Q) What should I do if I hit a cat?
A) We’d like people to think ‘Stop! Help! Report it’.
Firstly, drivers should stop as soon as is safe to do so and try to help the cat. If the cat is alive, they will need to a veterinarian straight away, and drivers will not incur any costs for doing so. Vets are obliged by law to administer pain relief and make the cat comfortable, in which time an owner can be located through their microchip to proceed with any further treatment needed. Care should be taken when lifting and transporting the cat, so as not to complicate any potential internal injuries. This can be done by simply by using a board of some kind, or even a jacket held taught which will act as a makeshift stretcher. If this is not possible, lift them with one hand under their hind legs and the other around their chest, making sure to keep the body as level as possible.

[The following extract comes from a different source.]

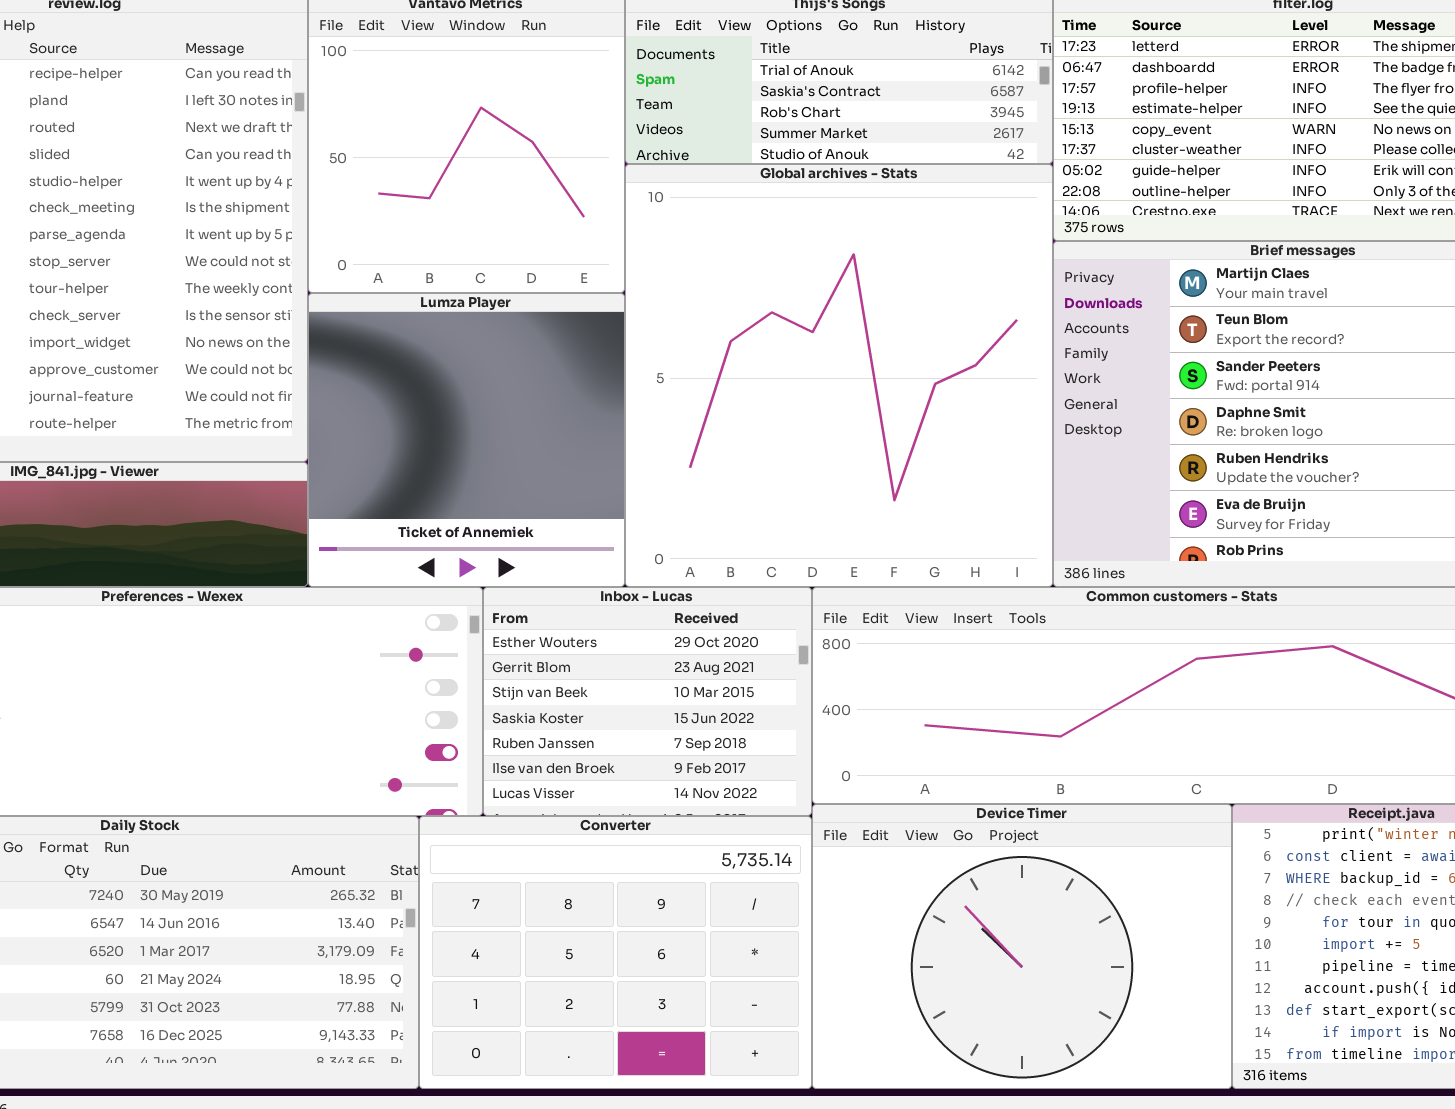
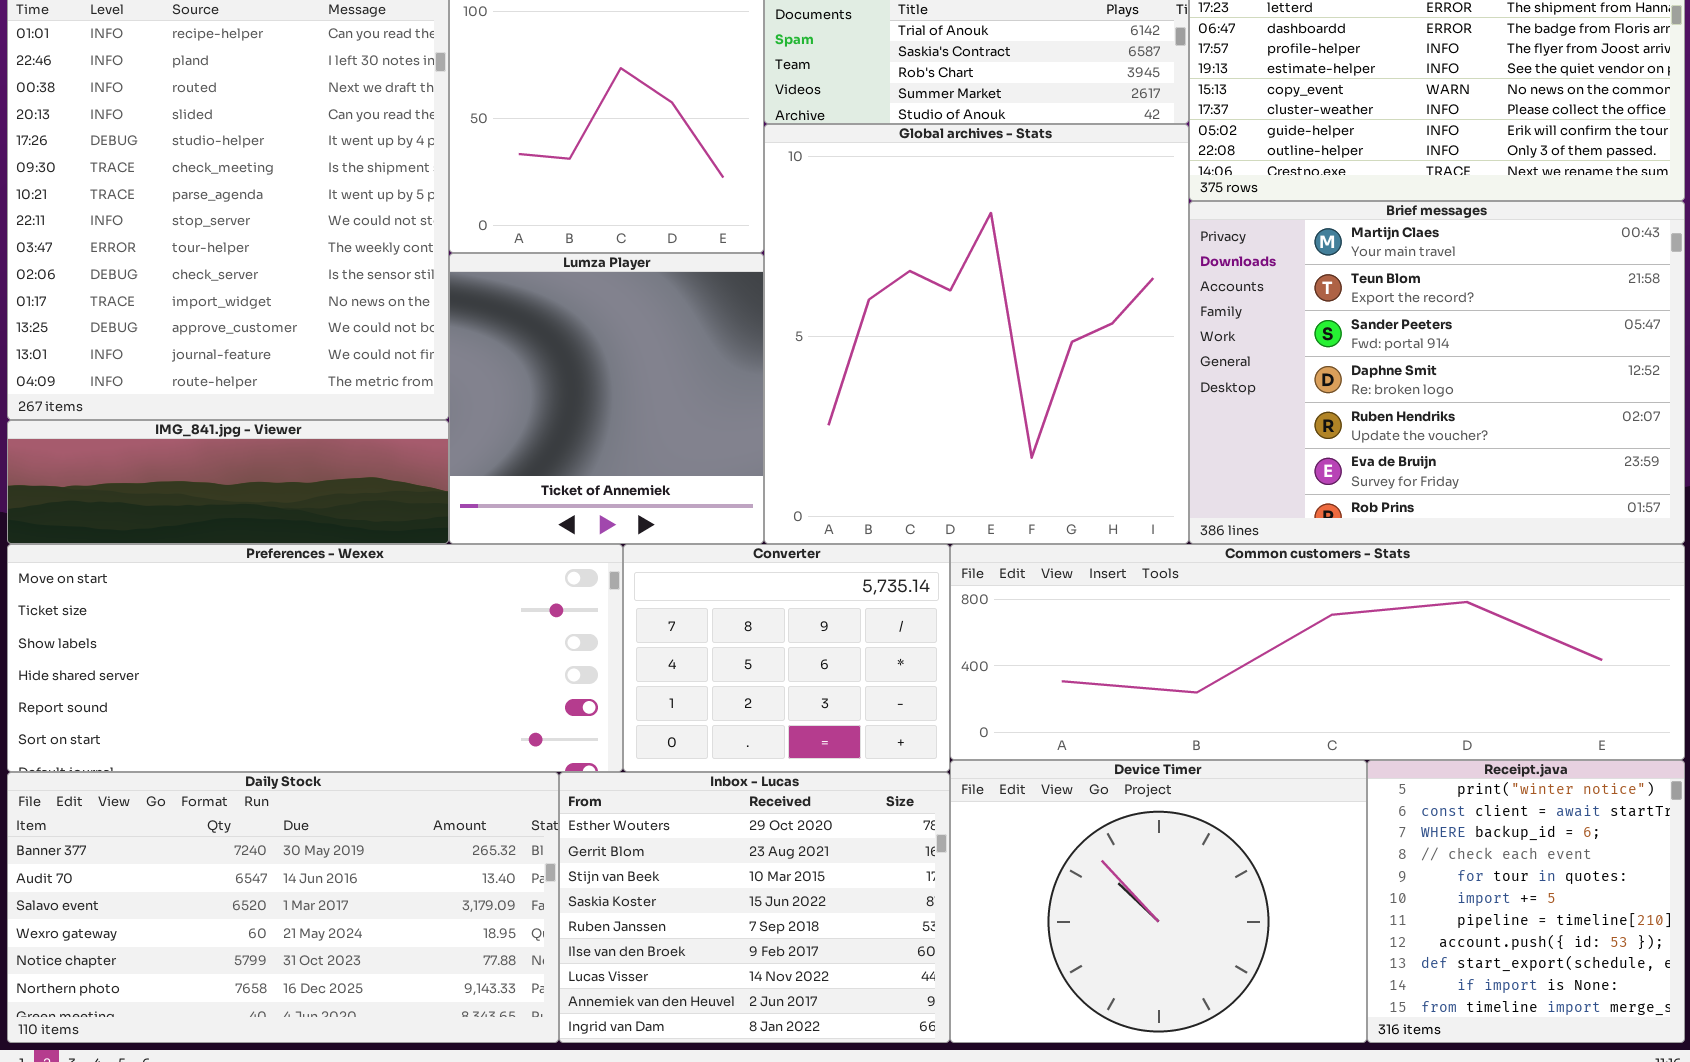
Inbox - Lucas: [483,587,812,816] -> [559,772,950,1043], moved, resized
Converter: [419,816,812,1089] -> [623,544,950,772], moved, resized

If the cat is sadly deceased, a vet will still accept the body and will scan for a microchip and notify the owners of their pet’s unfortunate fate. Some people may encounter a problem taking the cat to a vets, in situations such as out of hours, or perhaps the cat ran off, but we would like people to know there are still a number of options people can try. Knocking on surrounding houses is likely to find details of where the cat lives, and the family can then retrieve their cat or understand what has happened and put together a search party to find them. If this is not possible, there are organizations such as Scan Angels, who can attend the scene to check for a chip. There are out of hours veterinary practices where cats can be taken out of hours, but another option could be to retain the cat’s body until normal practice hours. This can be done by simply placing the cat in a box/bag/coat until morning, but drivers must be conscious not to leave the cat anywhere where it might be confused for rubbish, such as a box or plastic bag, and ensure the cat is safe from wildlife.
We just simply want drivers to know that cats do matter, and they should be conscious of the pain such a small creature can go through when hit at speed by such a large vehicle, but also know that they play a crucial role in limiting their pain and suffering simply by stopping to help. Not only that, but there will be a family somewhere who will be counting on them to do the right thing in either saving their beloved pet, or at least giving them the opportunity to say goodbye and have closure. Even for those drivers who care very little for cats and don’t appreciate their worth, we ask they place themselves in a position where they were counting on someone to save something they care deeply about, and act how they would want that person to act for them.